The key aspect of Hipkins’ speech was what he said without saying it. It has been clear for some time that the Labour Party had a forlorn choice – attempt to move to the centre to hopelessly try to regain their votes, or push further towards the woke, cultural, and Marxist left. It doesn’t take a rocket scientist to figure out which path they have chosen. But that ‘siloed-left’ is occupied by the Māori Party and the Greens with the exact same messaging, the exact same ideology, the exact same rhetoric.
Hipkins’ speech showed just how far the Labour Party has descended away from its roots, and just how unambiguously they have abandoned and forgotten the very people and industries who founded their party over a hundred years ago.
Their focus now is on issues such as race and drumming up racial rhetoric that only serves to divide our country and ignores the vast majority of New Zealanders who just want a functioning health system, a top class education for their kids, first world wages, and an affordable home. That’s what all New Zealanders want – Māori and non-Māori.
Delivering those four things has always been the focus of New Zealand First, and is the total focus for this coalition government – a government with a record number of Māori in Cabinet, and where parliament has the largest representation of Māori.

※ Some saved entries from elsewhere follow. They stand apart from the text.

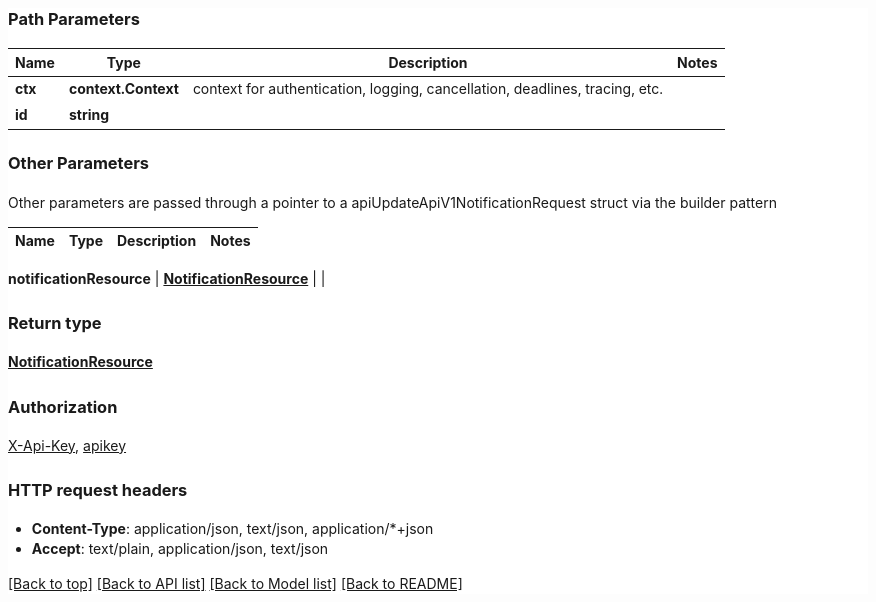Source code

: ### Path Parameters


Name | Type | Description  | Notes
------------- | ------------- | ------------- | -------------
**ctx** | **context.Context** | context for authentication, logging, cancellation, deadlines, tracing, etc.
**id** | **string** |  | 

### Other Parameters

Other parameters are passed through a pointer to a apiUpdateApiV1NotificationRequest struct via the builder pattern


Name | Type | Description  | Notes
------------- | ------------- | ------------- | -------------

 **notificationResource** | [**NotificationResource**](NotificationResource.md) |  | 

### Return type

[**NotificationResource**](NotificationResource.md)

### Authorization

[X-Api-Key](../README.md#X-Api-Key), [apikey](../README.md#apikey)

### HTTP request headers

- **Content-Type**: application/json, text/json, application/*+json
- **Accept**: text/plain, application/json, text/json

[[Back to top]](#) [[Back to API list]](../README.md#documentation-for-api-endpoints)
[[Back to Model list]](../README.md#documentation-for-models)
[[Back to README]](../README.md)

To call our government ‘anti-Māori and racist’ shows just how shallow and impotent the once great Labour Party of Savage, Fraser, and Kirk has become.
P.S.
Hipkins stated that the government has “reversed legislation that gives Māori a seat at the table on local councils.”
He seems to have conveniently forgotten that we are simply reinstating a referendum provision that was established as part of the Local Electoral Amendment Act 2002 – when Labour was in government.